→ Instructions for the task
Take every line from the entries below that includes the word "impacts" and copy it.

(Saved data entries)
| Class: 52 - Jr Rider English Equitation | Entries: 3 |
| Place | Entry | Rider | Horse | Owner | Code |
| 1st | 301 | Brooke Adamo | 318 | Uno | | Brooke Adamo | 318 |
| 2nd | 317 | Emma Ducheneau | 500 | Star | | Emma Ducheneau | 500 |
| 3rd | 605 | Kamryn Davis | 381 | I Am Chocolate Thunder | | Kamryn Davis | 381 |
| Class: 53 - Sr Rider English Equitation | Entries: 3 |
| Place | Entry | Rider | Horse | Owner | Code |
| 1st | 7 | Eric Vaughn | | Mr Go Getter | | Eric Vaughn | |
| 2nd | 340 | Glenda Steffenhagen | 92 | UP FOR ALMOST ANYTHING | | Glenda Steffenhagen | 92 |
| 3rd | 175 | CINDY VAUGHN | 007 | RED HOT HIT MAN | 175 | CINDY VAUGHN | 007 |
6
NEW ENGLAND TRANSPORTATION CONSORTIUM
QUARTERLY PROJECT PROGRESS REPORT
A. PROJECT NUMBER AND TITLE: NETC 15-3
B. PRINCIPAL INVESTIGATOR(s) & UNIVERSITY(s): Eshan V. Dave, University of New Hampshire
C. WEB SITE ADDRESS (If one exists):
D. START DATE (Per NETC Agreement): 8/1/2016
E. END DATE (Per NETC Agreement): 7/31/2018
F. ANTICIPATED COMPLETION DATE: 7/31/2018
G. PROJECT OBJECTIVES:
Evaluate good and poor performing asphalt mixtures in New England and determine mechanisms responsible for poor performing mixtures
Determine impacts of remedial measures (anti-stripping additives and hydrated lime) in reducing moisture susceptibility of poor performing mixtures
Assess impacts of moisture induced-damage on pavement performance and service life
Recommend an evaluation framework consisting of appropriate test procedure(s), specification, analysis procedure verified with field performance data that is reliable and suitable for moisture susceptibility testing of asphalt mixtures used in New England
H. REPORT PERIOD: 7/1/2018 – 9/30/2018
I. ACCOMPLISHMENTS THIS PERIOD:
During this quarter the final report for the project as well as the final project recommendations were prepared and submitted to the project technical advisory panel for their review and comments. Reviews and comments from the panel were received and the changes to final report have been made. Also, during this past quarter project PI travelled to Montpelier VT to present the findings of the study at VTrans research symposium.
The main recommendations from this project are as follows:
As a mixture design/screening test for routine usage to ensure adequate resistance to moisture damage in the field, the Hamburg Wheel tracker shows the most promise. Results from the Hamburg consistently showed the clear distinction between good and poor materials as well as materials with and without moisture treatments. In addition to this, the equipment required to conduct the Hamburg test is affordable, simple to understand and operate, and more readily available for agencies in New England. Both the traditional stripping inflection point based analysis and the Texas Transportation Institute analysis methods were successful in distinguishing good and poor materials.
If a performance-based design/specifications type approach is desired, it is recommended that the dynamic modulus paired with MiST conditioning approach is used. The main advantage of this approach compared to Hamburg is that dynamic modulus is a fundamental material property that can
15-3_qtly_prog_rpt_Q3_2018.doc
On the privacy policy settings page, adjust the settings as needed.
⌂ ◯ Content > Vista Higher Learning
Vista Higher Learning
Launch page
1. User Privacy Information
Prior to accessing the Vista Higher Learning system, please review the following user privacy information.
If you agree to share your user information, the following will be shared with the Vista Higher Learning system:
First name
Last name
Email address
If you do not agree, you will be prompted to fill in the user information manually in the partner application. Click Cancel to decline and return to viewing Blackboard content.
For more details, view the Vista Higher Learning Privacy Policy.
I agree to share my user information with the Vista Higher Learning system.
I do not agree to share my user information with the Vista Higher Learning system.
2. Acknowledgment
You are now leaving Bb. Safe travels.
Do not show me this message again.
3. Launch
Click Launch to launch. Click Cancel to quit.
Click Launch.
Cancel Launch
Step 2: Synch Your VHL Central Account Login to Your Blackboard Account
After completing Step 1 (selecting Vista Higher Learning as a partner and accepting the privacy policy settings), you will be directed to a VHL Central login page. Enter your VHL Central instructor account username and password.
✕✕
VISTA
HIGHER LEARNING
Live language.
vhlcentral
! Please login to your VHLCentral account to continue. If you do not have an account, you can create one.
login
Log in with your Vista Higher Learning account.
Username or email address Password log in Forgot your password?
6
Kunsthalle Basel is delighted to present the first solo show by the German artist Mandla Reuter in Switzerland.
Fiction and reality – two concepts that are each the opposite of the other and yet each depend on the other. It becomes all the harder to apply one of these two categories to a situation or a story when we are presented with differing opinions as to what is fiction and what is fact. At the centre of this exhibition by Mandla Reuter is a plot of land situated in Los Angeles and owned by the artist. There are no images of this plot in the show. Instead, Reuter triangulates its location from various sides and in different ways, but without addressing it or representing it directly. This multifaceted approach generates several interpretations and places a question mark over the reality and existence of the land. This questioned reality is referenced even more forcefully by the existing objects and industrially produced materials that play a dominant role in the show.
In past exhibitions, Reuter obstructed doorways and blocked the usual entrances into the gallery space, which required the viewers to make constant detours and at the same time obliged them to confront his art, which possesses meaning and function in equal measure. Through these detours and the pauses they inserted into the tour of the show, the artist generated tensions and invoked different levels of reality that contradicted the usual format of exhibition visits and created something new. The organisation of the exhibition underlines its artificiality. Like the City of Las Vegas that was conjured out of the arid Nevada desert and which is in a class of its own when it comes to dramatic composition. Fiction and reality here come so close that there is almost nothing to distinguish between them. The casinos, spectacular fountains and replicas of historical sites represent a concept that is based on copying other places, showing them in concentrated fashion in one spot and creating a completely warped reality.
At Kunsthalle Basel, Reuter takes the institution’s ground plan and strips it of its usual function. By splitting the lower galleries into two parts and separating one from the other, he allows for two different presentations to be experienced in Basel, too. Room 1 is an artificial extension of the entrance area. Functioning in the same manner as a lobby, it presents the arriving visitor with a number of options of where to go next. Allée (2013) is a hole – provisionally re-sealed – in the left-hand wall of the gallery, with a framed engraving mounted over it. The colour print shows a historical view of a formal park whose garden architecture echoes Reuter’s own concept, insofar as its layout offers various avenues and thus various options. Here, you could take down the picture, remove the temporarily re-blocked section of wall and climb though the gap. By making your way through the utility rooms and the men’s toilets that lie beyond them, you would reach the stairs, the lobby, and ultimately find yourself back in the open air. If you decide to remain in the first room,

→ Response to the exercise
Determine impacts of remedial measures (anti-stripping additives and hydrated lime) in reducing moisture susceptibility of poor performing mixtures
Assess impacts of moisture induced-damage on pavement performance and service life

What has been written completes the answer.